Peter Duncan hopes his latest visit to the region goes better than the time he could’ve drowned in Lowestoft harbour.
It was supposed to be a safety exercise: what to do should Peter’s hang-glider crash during his cross-Channel attempt. Things didn’t go to plan.
“It was during Duncan Dares (essential viewing for boys, including me, in the 1980s). I jumped off the wall into the water, floated a bit and then I was supposed to be rescued by a boat. It didn’t work very well because it ran over the top of the hang-glider,” laughs the actor and presenter.
“Being attached to something was more of the problem. I think it was supposed to lift up at the front so I could detach and breathe, but... I was momentarily trapped for what felt like a year. I can’t remember how long I was in the water – probably not that long – but I knew it had gone pear-shaped. I have a distinct memory of all (my) life-threatening moments. I was fine really.”
It’s not the only memory the ex-Blue Peter presenter has of my hometown, Lowestoft.
He recalls visiting it when he was six years old, in the late 1950s or early 1960s.
Peter and his sister often toured with their parents, who staged old-time musical shows.
It didn’t go too well, either. “No; it was a very unsuccessful season, I seem to remember. People just didn’t come. They did cockney songs, war songs, deep south, an Alabama-type minstrel show... What they call a jukebox musical now.
“It was a bit like Million Dollar Quartet because it’s musical interludes about a bygone age. Only I hope to be very successful,” laughs Peter, taking over the lead role of Sun Records owner Sam Phillips from Jason Donovan for a few weeks.
The show is playing Lowestoft’s Marina Theatre until April 8.
On December 4, 1956, Elvis Presley, Johnny Cash, Jerry Lee Lewis and Carl Perkins jammed together in Sun Records Studios in Memphis, Tennessee.
The show includes more than 20 all-time rock ’n’ roll classics, like Real Wild Child, Hound Dog, Walk the Line, Matchbox, Folsom Prison Blues and Blue Suede Shoes. “I think most people come for the songs and get constantly interrupted by me,” laughs Peter, who feels people have fallen out of love with seeing plays unless they live in big cities. Jukebox musicals like Million Dollar Quartet represent that bit of storytelling with the atmosphere of a gig.
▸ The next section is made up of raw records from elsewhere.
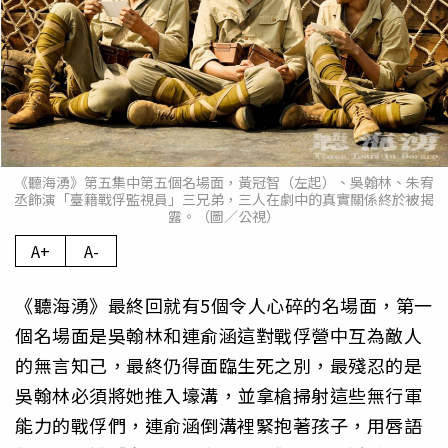
《聽海湧》第五集中第五個名場面，黃冠智（左起）、吳翰林、朱宥
丞飾演「臺籍戰俘監視員」三兄弟，三人在劇中的真實關係終於被揭
露。（圖／公視）
A+
A-
《聽海湧》最終回就有5個令人心碎的名場面，第一
個名場面是吳翰林和連俞涵這對戰俘營中互為敵人
的無言知己，最終仍得面臨生死之別，最殘忍的是
吳翰林必須將她推入壕溝，並拿槍掃射這些無行軍
能力的戰俘們，連俞涵倒溝裡緊抱著孩子，用唇語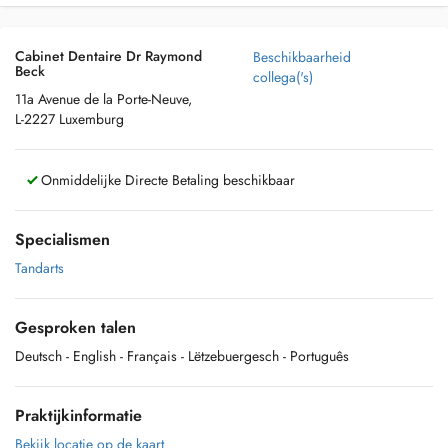
Cabinet Dentaire Dr Raymond
Beschikbaarheid
Beck
collega('s)
11a Avenue de la Porte-Neuve,
L-2227 Luxemburg
Onmiddelijke Directe Betaling beschikbaar
Specialismen
Tandarts
Gesproken talen
Deutsch
- English
- Français
- Lëtzebuergesch
- Português
Praktijkinformatie
Bekijk locatie op de kaart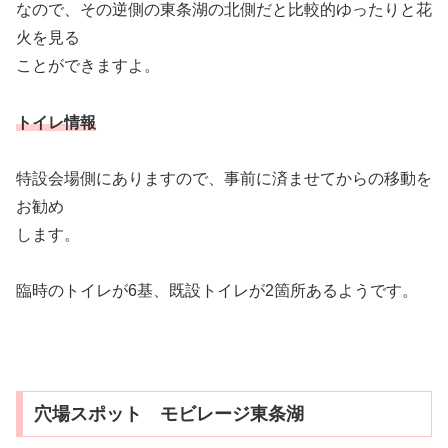
なので、その逆側の東条湖の北側だと比較的ゆったりと花
火を見る
ことができますよ。
トイレ情報
特設会場側にありますので、事前に済ませてからの移動を
お勧め
します。
臨時のトイレが6基、既設トイレが2箇所あるようです。
穴場スポット モビレージ東条湖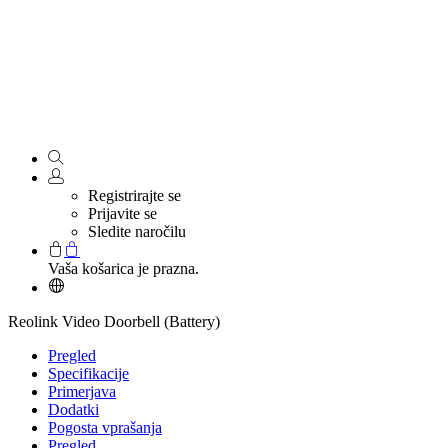
Registrirajte se
Prijavite se
Sledite naročilu
Vaša košarica je prazna.
Reolink Video Doorbell (Battery)
Pregled
Specifikacije
Primerjava
Dodatki
Pogosta vprašanja
Pregled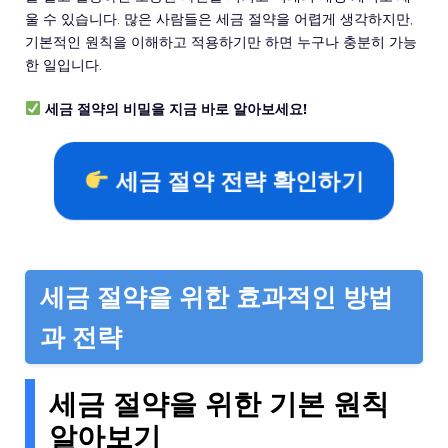
울 수 있습니다. 많은 사람들은 세금 절약을 어렵게 생각하지만,
기본적인 원칙을 이해하고 적용하기만 하면 누구나 충분히 가능
한 일입니다.
세금 절약의 비밀을 지금 바로 알아보세요!
세금 절약 전략 확인하기
세금 절약을 위한 효과적인 방법
과 전략
세금 절약을 위한 기본 원칙
알아보기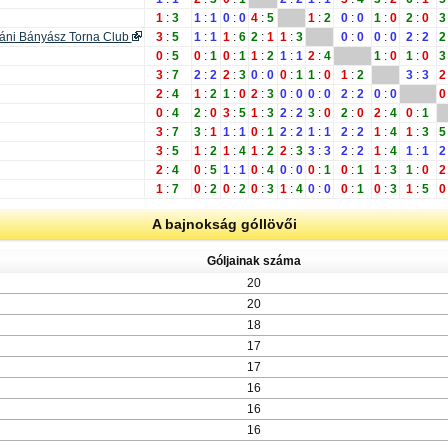
1
:
3
1
:
1
0
:
0
4
:
5
1
:
2
0
:
0
1
:
0
2
:
0
3
jáni Bányász Torna Club
3
:
5
1
:
1
1
:
6
2
:
1
1
:
3
0
:
0
0
:
0
2
:
2
2
0
:
5
0
:
1
0
:
1
1
:
2
1
:
1
2
:
4
1
:
0
1
:
0
3
3
:
7
2
:
2
2
:
3
0
:
0
0
:
1
1
:
0
1
:
2
3
:
3
2
2
:
4
1
:
2
1
:
0
2
:
3
0
:
0
0
:
0
2
:
2
0
:
0
0
0
:
4
2
:
0
3
:
5
1
:
3
2
:
2
3
:
0
2
:
0
2
:
4
0
:
1
3
:
7
3
:
1
1
:
1
0
:
1
2
:
2
1
:
1
2
:
2
1
:
4
1
:
3
5
3
:
5
1
:
2
1
:
4
1
:
2
2
:
3
3
:
3
2
:
2
1
:
4
1
:
1
2
2
:
4
0
:
5
1
:
1
0
:
4
0
:
0
0
:
1
0
:
1
1
:
3
1
:
0
2
1
:
7
0
:
2
0
:
2
0
:
3
1
:
4
0
:
0
0
:
1
0
:
3
1
:
5
0
A bajnokság góllövői
Góljainak száma
20
20
18
17
17
16
16
16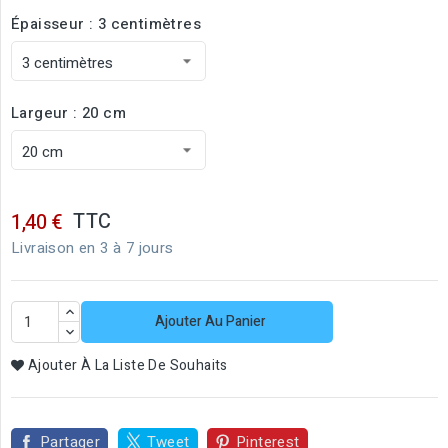
Épaisseur : 3 centimètres
Largeur : 20 cm
TTC
1,40 €
Livraison en 3 à 7 jours
Ajouter Au Panier
Ajouter À La Liste De Souhaits
Partager
Tweet
Pinterest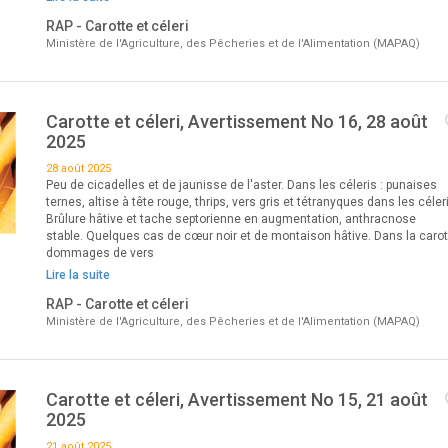
RAP - Carotte et céleri
Ministère de l'Agriculture, des Pêcheries et de l'Alimentation (MAPAQ)
Carotte et céleri, Avertissement No 16, 28 août
2025
28 août 2025
Peu de cicadelles et de jaunisse de l'aster. Dans les céleris : punaises
ternes, altise à tête rouge, thrips, vers gris et tétranyques dans les céler
Brûlure hâtive et tache septorienne en augmentation, anthracnose
stable. Quelques cas de cœur noir et de montaison hâtive. Dans la carott
dommages de vers
Lire la suite
RAP - Carotte et céleri
Ministère de l'Agriculture, des Pêcheries et de l'Alimentation (MAPAQ)
Carotte et céleri, Avertissement No 15, 21 août
2025
21 août 2025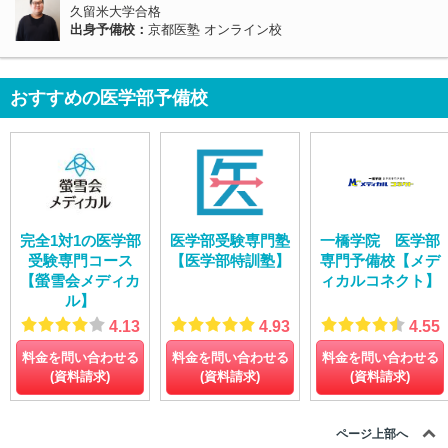
久留米大学合格
出身予備校：
京都医塾 オンライン校
おすすめの医学部予備校
完全1対1の医学部
医学部受験専門塾
一橋学院 医学部
受験専門コース
【医学部特訓塾】
専門予備校【メデ
【螢雪会メディカ
ィカルコネクト】
ル】
4.13
4.93
4.55
料金を問い合わせる
料金を問い合わせる
料金を問い合わせる
(資料請求)
(資料請求)
(資料請求)
ページ上部へ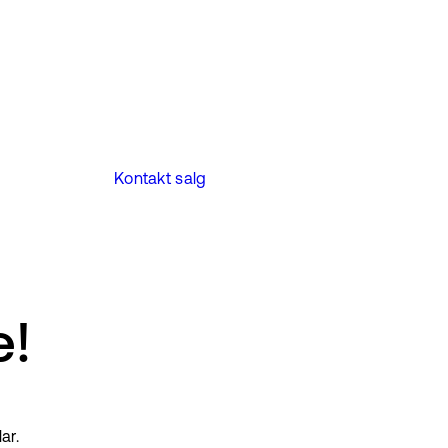
Kontakt salg
e!
ar.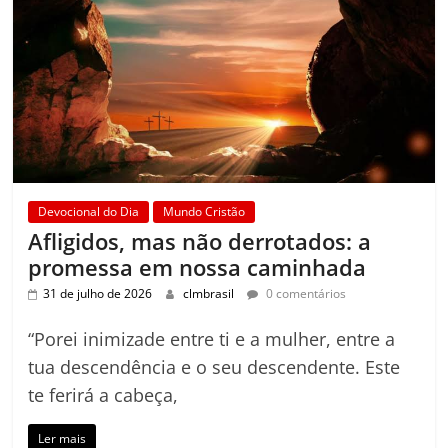
Devocional do Dia
Mundo Cristão
Afligidos, mas não derrotados: a
promessa em nossa caminhada
31 de julho de 2026
clmbrasil
0 comentários
“Porei inimizade entre ti e a mulher, entre a
tua descendência e o seu descendente. Este
te ferirá a cabeça,
Ler mais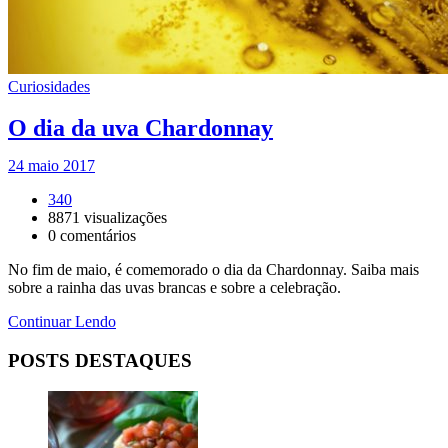
Curiosidades
O dia da uva Chardonnay
24 maio 2017
340
8871
visualizações
0
comentários
No fim de maio, é comemorado o dia da Chardonnay. Saiba mais
sobre a rainha das uvas brancas e sobre a celebração.
Continuar Lendo
POSTS DESTAQUES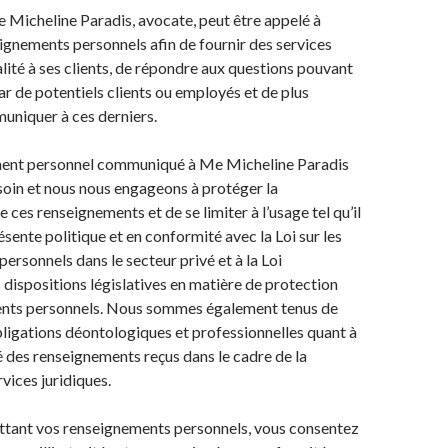
 Micheline Paradis, avocate, peut être appelé à
eignements personnels afin de fournir des services
alité à ses clients, de répondre aux questions pouvant
ar de potentiels clients ou employés et de plus
uniquer à ces derniers.
ent personnel communiqué à Me Micheline Paradis
 soin et nous nous engageons à protéger la
e ces renseignements et de se limiter à l’usage tel qu’il
résente politique et en conformité avec la Loi sur les
ersonnels dans le secteur privé et à la Loi
dispositions législatives en matière de protection
nts personnels. Nous sommes également tenus de
ligations déontologiques et professionnelles quant à
té des renseignements reçus dans le cadre de la
vices juridiques.
ttant vos renseignements personnels, vous consentez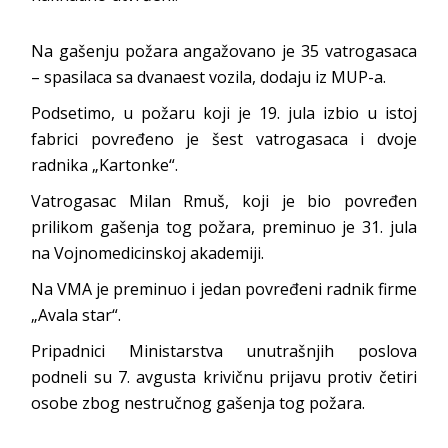
Na gašenju požara angažovano je 35 vatrogasaca
– spasilaca sa dvanaest vozila, dodaju iz MUP-a.
Podsetimo, u požaru koji je 19. jula izbio u istoj
fabrici povređeno je šest vatrogasaca i dvoje
radnika „Kartonke“.
Vatrogasac Milan Rmuš, koji je bio povređen
prilikom gašenja tog požara, preminuo je 31. jula
na Vojnomedicinskoj akademiji.
Na VMA je preminuo i jedan povređeni radnik firme
„Avala star“.
Pripadnici Ministarstva unutrašnjih poslova
podneli su 7. avgusta krivičnu prijavu protiv četiri
osobe zbog nestručnog gašenja tog požara.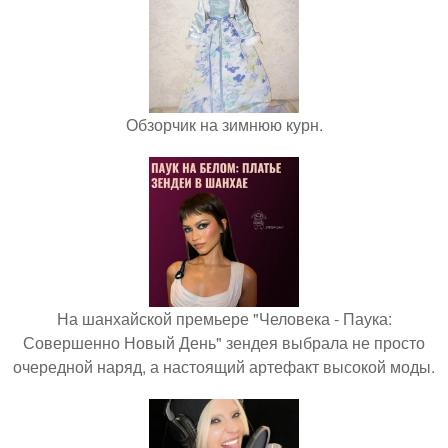
Обзорчик на зимнюю курн.
На шанхайской премьере "Человека - Паука:
Совершенно Новый День" зендея выбрала не просто
очередной наряд, а настоящий артефакт высокой моды.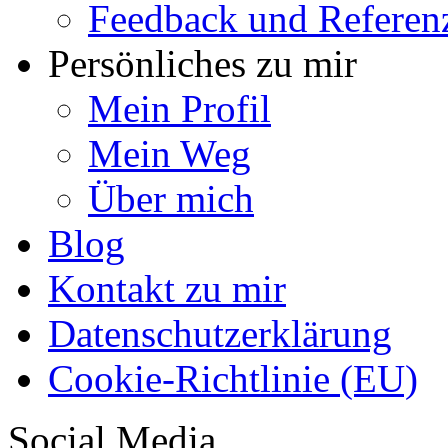
Feedback und Referen
Persönliches zu mir
Mein Profil
Mein Weg
Über mich
Blog
Kontakt zu mir
Datenschutzerklärung
Cookie-Richtlinie (EU)
Social Media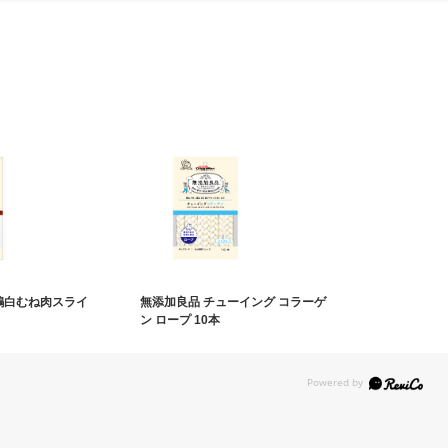
 鶏白むね肉スライ
無添加良品 チューイング コラーゲ
ン ロープ 10本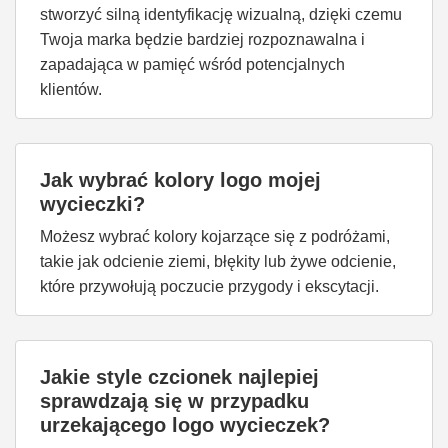
stworzyć silną identyfikację wizualną, dzięki czemu
Twoja marka będzie bardziej rozpoznawalna i
zapadająca w pamięć wśród potencjalnych
klientów.
Jak wybrać kolory logo mojej
wycieczki?
Możesz wybrać kolory kojarzące się z podróżami,
takie jak odcienie ziemi, błękity lub żywe odcienie,
które przywołują poczucie przygody i ekscytacji.
Jakie style czcionek najlepiej
sprawdzają się w przypadku
urzekającego logo wycieczek?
Despite a career spanning four decades, his passion for performing hasn’t waned, as anybody who saw him in Snow White and The Seven Dwarfs at the Ipswich Regent will confirm.
“I remember the Ipswich show was very funny. We had seven dwarves that had never been on stage before. It was very entertaining. Wonderful chaos.”
Peter admits always going off to try new projects but he keeps returning to the stage. Inevitable perhaps given his parents were entertainers.
“Not really, that’s that what they did. I was very much not particularly interested. I got distracted by many different kinds of adventures. I didn’t resist it, I just grew into it really bit by bit. I started work when I was 15, it sounds like I was child actor but a child actor is much younger... I didn’t really get going until I’d spent a couple of years at the Old Vic and thought ‘this is the thing I want to do’.”
Touring satisfies his wanderlust.
“I don’t find it particularly stressful... We (Peter and his family) all went off and did these TV series which I produced which has taken my kids all around the world. We went off for six months, then we went to China for three or four months, India for three months... filming the world through their eyes.”
Peter’s passed the entertainment bug on to his children.
“They didn’t become actors, they dabbled a bit, they’re mainly into music. My eldest is a singer in Glasgow, trying to make her way. My other two daughters play in a band and one of them’s a playwright, she’s had a script sort of gone into development. My son’s working his way through his creative field; not quite sure what it is yet, probably cooking.”
• Million Dollar Quartet plays Lowestoft’s Marina Theatre until April 8. It also visits the Ipswich Regent from November 20-25 starring Martin Kemp of Spandau Ballet and, more recently, BBC TV’s Let It Shine. Tickets for the Ipswich run go on sale from 10am Friday.